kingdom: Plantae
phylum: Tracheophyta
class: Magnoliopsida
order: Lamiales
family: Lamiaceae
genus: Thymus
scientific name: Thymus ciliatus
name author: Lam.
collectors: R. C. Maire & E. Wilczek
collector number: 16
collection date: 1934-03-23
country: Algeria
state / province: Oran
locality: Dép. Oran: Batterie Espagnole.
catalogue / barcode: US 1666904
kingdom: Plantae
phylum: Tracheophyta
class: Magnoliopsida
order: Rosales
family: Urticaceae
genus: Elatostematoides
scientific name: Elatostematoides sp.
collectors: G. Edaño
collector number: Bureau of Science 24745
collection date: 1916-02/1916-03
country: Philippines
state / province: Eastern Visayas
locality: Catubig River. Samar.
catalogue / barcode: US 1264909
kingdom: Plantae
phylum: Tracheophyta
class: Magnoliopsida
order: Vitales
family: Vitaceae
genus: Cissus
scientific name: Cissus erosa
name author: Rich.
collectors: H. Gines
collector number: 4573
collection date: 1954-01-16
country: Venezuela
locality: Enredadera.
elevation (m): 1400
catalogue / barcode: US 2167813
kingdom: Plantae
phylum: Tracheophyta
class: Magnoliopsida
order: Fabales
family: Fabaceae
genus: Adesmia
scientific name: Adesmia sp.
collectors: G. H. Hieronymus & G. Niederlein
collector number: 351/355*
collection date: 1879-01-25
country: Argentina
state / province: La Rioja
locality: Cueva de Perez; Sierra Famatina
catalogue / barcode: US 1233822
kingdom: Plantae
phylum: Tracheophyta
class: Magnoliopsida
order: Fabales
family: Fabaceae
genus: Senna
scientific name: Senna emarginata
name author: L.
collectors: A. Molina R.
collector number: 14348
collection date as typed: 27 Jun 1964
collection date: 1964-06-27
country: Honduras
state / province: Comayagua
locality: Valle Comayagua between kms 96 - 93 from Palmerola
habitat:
○ ○ ○ ○ ○
PROMPT
Can you output every line from the one containing "collection date as typed: 27 Jun 1964" down to the end of the entries, both included, as a JSON list of strings with one string per line and blank lines left out?

FULL RESPONSE
[
  "collection date as typed: 27 Jun 1964",
  "collection date: 1964-06-27",
  "country: Honduras",
  "state / province: Comayagua",
  "locality: Valle Comayagua between kms 96 - 93 from Palmerola",
  "habitat:"
]